Il cedro

«Non avresti dovuto!»
Leo sedeva imbronciato ai piedi del cedro.
«Dici così solo perché non sei capace»
Nevio aveva un sorriso da canaglia stampato sul volto brunito dal sole. Il vento gli scompigliava il bavero della camicia di iuta, mentre stava penzoloni sul ramo più alto.
«Vedessi che vista c’è qua su»
Nevio distese la schiena, mise un braccio dietro la testa e annusò il trofeo smeraldo che aveva appena colto.
«Lo avevo visto prima io», piagnucolò Leo.
«I cagasotto devono stare muti»
«Lo sai che è proibito arrampicarsi fin la su, Nevio»
«Bravo, corri da mammina, allora»
Leo tirò un calcio a un ciuffo d’erba.
«Non sei manco buono e cercarti l’uccello, tu». Nevio sghignazzò. «Di un po’, gliel’hai messa la lingua in bocca ad Alice?»
Leo ammiccò stringendo gli occhi, accecato dal sole.
«Non sarai mica finocchio?»
«Smettila, Nevio!»
«Che non lo so che sei un finocchio?
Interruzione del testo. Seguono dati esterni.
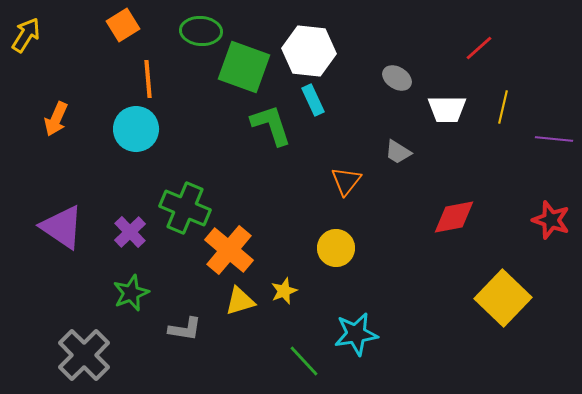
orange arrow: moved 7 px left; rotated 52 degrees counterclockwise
Giuro che prima o poi ti spacco la testa»
«Ma mo’ che c’entra ‘sta storia? Perché mi dici ‘ste cose?»
«I finocchi mi fanno schifo. Punto»
«Non sono finocchio!»
«Sì, dicono tutti così. Intanto ad Alice la lingua in bocca non gliel’hai ancora messa. Anzi sai cosa ti dico? Appena scendo gliela vado a mettere io»
«Non ci provare, Nevio»
«Se no che fai? Mi meni?»
«Lo dico a mamma»
«E io ti rompo il grugno»
Una raffica di vento scosse la chioma. Con un colpo di ventre, Nevio alzò il busto e afferrò il ramo su cui era seduto.
«Paura, eh?». Leo rideva.
«Io? Ma quando mai! Tu, piuttosto, sali su o preferisci prendere sberle?»
Leo alzò la testa. Le fronde, lucide e nodose, proiettavano un ombra cupa sulla terra arsa.
«Lo sai che è proibito…»
«Sali o t’ammazzo di botte»
Leo sospirò, si guardò i palmi e ci sputò sopra.
«Bravo, fratellino!»
Il piede destro sul ramo più basso, un colpo di reni e afferrò il ramo mezzano; il ginocchio sinistro sul ramo meno scosceso, e col braccio destro in presa sul ramo più alto. Leo era a una spanna dalla cima.
«Ahi! Mi sono sbucciato il ginocchio». Leo ansimava.
«Fa alla svelta, che qui facciamo notte». Nevio lo afferrò per la cintura dei pantaloni, mettendolo a cavalcioni sul suo ramo.
Leo grondava come un cencio bagnato. Inspirò la brezza che veniva dal mare, ancora tremante per lo sforzo, e lanciò un urlo. «Mi darai ancora del finocchio?»
Nevio lo afferrò per le braccia e cominciò a dondolare, come un ossesso.
«Non fare il grullo, Nevio!»
Ma quello continuava.
«Smettila, Nevio!»
Ma non la smetteva.
Il ramo fece crac.
Nevio mollò il fratello e si aggrappò alla fronda alle spalle.
Leo fece croc.
Scomposto, al suolo, come una bambola di pezza, s’era spezzato il collo. Nevio fissò il corpo livido.
Nel pugno contratto dalla paura, il lembo della sua camicia. Lo aveva tenuto stretto fino alla fine, il fratellino. Due lacrime amare scesero sul viso brunito dal sole, in gola solo il lamento strozzato: «Non avrei dovuto!»